待到蘇晗終于意識到自己在干什么,她緩緩松開了嘴,眨眨眼睛,抬頭看到沈言正低垂著眼睛看她。他沒有生氣,漆黑的眼睛里似乎還有一絲笑意,雖然很淺淡,卻不像以往那般淡漠,像細碎的星光。
蘇晗再也撐不住,眼前一黑,昏了過去。
沈言彎腰抱起她,低笑:“倒真是個特別的丫頭。”
【三】
蘇晗就這樣留在了沈公館,后來陸陸續續又來了幾位保鏢。
如今軍閥割據,渝安縣城里的奉軍和淮軍正值爭權奪勢之際,沈言做的是軍火生意,誰都想拉攏他。但奉軍的少將謝遠安是沈言的朋友,沈言少不了每次多給他些好處,因此那淮軍統帥的心里對沈言多少有些埋怨。
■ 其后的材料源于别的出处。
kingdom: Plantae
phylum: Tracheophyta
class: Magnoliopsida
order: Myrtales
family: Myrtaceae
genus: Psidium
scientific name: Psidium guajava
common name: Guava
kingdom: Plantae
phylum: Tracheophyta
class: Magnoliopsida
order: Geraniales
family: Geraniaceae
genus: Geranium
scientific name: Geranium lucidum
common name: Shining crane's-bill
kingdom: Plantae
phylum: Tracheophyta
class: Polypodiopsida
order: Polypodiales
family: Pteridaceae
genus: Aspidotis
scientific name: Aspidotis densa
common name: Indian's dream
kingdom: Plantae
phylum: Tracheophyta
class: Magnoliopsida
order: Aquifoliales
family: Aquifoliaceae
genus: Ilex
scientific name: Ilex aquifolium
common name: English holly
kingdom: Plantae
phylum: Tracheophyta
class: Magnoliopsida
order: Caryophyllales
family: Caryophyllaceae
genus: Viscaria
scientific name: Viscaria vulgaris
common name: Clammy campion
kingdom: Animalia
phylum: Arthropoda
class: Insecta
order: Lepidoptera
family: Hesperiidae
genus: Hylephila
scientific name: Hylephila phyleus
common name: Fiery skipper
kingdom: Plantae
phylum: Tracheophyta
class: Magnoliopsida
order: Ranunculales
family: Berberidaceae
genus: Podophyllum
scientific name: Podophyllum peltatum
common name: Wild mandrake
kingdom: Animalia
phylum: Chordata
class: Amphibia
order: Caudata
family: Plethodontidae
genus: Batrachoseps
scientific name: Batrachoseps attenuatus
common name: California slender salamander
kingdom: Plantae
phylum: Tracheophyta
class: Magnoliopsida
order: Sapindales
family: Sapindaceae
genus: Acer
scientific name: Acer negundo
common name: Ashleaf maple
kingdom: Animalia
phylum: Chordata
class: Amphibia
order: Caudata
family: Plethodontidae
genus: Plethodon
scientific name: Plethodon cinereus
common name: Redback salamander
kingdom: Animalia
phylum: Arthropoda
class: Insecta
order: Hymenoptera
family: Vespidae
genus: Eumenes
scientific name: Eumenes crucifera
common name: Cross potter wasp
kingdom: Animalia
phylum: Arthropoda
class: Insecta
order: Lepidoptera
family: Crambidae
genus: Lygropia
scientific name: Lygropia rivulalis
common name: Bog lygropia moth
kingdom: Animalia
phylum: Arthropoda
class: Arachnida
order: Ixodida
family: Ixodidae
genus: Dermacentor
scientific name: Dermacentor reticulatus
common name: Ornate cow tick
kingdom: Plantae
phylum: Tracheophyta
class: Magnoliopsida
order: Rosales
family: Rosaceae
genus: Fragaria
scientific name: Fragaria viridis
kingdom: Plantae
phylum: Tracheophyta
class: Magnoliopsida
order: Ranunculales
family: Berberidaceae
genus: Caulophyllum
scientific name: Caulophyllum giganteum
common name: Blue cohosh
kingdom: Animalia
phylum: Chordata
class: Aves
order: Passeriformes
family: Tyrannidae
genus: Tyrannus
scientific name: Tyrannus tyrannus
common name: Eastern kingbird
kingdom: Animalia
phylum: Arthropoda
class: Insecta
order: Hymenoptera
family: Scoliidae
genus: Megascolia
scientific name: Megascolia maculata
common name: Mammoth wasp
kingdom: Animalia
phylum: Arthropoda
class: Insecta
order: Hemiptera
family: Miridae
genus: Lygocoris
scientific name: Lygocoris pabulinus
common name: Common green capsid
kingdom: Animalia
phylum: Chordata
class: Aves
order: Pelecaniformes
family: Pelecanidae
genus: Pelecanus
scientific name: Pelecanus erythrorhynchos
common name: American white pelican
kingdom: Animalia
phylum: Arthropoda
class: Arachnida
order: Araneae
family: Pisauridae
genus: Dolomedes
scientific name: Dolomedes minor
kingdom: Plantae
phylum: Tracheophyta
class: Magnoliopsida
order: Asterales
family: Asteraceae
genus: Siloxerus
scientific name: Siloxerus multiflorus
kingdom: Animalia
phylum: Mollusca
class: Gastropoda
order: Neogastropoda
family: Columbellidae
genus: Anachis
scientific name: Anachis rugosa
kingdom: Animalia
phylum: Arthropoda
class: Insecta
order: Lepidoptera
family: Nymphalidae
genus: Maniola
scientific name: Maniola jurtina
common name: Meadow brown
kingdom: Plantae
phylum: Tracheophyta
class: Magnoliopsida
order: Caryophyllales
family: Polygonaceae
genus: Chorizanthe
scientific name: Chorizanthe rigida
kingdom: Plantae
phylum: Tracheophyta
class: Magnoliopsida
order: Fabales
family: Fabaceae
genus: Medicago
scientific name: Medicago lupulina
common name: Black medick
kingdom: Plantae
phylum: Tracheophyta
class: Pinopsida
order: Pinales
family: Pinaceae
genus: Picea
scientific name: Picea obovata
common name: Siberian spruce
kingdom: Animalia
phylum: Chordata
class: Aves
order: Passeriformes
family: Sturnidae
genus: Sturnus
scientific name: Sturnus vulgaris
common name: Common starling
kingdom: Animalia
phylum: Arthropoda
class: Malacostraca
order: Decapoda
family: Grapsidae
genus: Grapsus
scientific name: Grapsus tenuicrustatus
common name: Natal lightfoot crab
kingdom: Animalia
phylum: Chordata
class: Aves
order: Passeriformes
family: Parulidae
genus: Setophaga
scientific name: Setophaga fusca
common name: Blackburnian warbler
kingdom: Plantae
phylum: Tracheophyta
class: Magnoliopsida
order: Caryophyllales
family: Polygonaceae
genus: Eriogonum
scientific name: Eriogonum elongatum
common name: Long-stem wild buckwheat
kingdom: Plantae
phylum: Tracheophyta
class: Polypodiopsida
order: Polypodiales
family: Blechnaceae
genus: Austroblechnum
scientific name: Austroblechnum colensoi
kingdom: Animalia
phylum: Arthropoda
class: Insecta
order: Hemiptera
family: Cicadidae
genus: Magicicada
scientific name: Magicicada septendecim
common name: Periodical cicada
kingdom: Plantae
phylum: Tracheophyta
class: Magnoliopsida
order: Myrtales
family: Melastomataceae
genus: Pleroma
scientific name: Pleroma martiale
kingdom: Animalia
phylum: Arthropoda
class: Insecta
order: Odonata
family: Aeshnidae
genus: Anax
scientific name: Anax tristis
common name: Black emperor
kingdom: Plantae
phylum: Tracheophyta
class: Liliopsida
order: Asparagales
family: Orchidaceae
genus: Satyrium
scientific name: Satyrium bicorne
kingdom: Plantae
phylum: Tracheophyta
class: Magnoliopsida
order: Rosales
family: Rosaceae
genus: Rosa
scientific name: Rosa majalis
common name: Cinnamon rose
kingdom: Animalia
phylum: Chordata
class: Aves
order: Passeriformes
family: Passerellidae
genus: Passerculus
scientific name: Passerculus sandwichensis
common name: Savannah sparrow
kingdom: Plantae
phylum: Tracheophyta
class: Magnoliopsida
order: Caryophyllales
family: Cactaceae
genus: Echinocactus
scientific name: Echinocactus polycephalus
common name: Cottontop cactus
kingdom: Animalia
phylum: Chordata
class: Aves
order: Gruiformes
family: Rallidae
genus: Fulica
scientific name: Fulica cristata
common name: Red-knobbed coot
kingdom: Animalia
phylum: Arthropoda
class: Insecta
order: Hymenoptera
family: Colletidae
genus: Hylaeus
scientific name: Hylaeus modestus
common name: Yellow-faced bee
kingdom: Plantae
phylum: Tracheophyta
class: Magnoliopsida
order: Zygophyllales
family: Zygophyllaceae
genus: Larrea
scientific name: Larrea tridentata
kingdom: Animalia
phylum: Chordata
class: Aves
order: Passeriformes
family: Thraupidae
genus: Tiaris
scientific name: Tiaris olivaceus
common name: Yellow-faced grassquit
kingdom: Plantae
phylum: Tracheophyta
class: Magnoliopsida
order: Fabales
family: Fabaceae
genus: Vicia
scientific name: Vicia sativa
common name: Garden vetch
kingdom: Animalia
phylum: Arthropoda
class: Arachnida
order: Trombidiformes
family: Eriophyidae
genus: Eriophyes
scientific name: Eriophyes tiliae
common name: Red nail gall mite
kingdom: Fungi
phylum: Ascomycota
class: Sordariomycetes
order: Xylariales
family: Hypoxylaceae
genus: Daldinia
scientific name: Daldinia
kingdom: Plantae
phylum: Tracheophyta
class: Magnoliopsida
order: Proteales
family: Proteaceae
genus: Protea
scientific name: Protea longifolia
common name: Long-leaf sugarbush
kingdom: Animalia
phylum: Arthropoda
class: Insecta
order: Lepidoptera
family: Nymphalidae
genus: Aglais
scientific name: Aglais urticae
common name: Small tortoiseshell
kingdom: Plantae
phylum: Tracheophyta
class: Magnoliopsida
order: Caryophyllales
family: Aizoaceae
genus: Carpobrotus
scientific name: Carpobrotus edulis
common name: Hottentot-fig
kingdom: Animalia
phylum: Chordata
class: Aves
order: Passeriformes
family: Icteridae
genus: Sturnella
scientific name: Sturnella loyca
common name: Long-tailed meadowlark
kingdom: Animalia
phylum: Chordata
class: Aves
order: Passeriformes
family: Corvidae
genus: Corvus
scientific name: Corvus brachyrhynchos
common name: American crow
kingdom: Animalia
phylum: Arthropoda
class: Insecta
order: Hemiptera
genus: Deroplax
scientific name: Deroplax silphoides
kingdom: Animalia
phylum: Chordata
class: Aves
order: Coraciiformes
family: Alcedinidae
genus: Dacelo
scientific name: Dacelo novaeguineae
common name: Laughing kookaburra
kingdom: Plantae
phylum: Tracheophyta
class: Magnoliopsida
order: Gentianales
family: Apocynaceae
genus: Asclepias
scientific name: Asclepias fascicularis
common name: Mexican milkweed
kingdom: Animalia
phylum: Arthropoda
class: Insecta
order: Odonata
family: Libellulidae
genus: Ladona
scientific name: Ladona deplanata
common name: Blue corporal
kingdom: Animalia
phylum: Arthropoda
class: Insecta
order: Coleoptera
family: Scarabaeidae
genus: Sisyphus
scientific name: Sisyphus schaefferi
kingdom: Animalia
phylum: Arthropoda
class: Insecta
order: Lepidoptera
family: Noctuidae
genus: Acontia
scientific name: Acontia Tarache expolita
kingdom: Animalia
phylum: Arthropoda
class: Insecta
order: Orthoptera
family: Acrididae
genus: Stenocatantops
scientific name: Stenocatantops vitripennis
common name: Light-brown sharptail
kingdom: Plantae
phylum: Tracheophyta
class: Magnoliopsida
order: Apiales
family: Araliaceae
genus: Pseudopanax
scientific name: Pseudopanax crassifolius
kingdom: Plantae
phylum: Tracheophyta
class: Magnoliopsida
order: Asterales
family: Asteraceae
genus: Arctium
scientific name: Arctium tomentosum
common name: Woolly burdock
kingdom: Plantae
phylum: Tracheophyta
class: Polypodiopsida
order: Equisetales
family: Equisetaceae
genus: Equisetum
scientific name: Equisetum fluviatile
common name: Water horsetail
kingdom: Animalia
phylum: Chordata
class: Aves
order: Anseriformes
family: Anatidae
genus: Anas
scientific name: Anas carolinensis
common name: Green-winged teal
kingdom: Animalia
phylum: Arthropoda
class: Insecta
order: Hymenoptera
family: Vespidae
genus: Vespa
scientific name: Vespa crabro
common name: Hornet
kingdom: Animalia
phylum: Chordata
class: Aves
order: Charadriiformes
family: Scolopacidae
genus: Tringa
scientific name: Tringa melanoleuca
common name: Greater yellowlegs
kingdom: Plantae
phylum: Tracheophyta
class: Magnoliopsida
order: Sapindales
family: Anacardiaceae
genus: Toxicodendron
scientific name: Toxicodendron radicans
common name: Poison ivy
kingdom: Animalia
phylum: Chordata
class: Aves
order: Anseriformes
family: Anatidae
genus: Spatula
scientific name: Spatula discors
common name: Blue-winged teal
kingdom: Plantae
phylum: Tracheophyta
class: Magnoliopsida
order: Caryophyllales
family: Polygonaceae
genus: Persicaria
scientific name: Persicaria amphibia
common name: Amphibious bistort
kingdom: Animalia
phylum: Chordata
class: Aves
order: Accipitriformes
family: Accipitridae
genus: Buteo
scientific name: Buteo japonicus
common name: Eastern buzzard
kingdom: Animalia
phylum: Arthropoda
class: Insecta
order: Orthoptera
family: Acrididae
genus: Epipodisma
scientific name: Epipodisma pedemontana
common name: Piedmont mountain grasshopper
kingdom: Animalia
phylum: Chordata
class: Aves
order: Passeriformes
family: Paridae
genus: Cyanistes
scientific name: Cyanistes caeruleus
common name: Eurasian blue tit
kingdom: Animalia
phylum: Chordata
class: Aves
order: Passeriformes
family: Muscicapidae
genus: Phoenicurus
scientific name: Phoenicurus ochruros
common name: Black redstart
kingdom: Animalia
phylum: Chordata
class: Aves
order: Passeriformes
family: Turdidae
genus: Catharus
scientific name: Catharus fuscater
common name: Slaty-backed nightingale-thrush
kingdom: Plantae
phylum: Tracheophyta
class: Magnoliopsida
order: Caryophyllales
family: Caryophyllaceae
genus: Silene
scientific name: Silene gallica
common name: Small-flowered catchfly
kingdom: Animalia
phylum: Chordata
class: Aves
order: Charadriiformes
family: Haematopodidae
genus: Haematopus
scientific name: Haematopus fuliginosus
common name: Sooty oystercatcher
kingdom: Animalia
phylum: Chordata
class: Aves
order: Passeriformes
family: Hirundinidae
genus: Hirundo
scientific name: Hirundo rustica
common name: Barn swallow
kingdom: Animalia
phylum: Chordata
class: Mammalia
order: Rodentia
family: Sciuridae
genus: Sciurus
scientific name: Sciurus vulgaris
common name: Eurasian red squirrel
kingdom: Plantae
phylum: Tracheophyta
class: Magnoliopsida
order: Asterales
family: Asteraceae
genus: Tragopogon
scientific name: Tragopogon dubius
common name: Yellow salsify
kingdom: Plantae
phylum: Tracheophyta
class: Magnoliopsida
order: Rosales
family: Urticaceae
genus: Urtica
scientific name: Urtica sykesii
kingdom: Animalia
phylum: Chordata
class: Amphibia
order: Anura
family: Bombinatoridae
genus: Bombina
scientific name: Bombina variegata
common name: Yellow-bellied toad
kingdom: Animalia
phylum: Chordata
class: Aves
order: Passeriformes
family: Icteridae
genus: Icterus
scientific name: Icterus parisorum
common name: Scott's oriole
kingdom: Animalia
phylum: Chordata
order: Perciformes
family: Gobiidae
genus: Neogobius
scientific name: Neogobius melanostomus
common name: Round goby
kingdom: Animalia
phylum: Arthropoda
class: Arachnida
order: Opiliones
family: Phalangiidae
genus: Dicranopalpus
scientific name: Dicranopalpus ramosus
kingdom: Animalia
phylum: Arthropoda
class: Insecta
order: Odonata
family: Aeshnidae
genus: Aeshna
沈言的生意越做越大,想要他命的人也越來越多。每次他去交貨,都會帶著保鏢,而那些保鏢回來后往往一身傷。
沈言看蘇晗年紀還小,并不帶她去那么危險的場合,只是偶爾出去見見朋友時,才帶著她。有時連蘇晗自己也覺得,沈言真是太虧了。
半個月后,沈言去參加謝遠安的生日宴會,想著也沒什么危險,便只帶了蘇晗一個人。
謝家在渝安縣城極為得勢,所以宴會辦得十分熱鬧,來的都是一些有頭有臉的人,其中不乏軍統政要。
沈言剛進門,謝遠安便迎了過來,他看了看沈言身旁的姑娘,白色的洋裙,漆黑的長發,如畫的眉目,十分乖巧的模樣。他打趣道:“這是誰家的小姐?怎沒聽你提起過?”
沈言低頭看了一眼蘇晗,笑了笑,沒有回答。
又說了幾句,謝遠安便去招呼其他宴客,沈言周圍很快圍上一群人。
蘇晗不知被誰從沈言身邊擠開,她只能站在幾步遠看著沈言和那些人寒暄,他笑得溫和,側臉清俊白皙,依稀透著點書卷氣。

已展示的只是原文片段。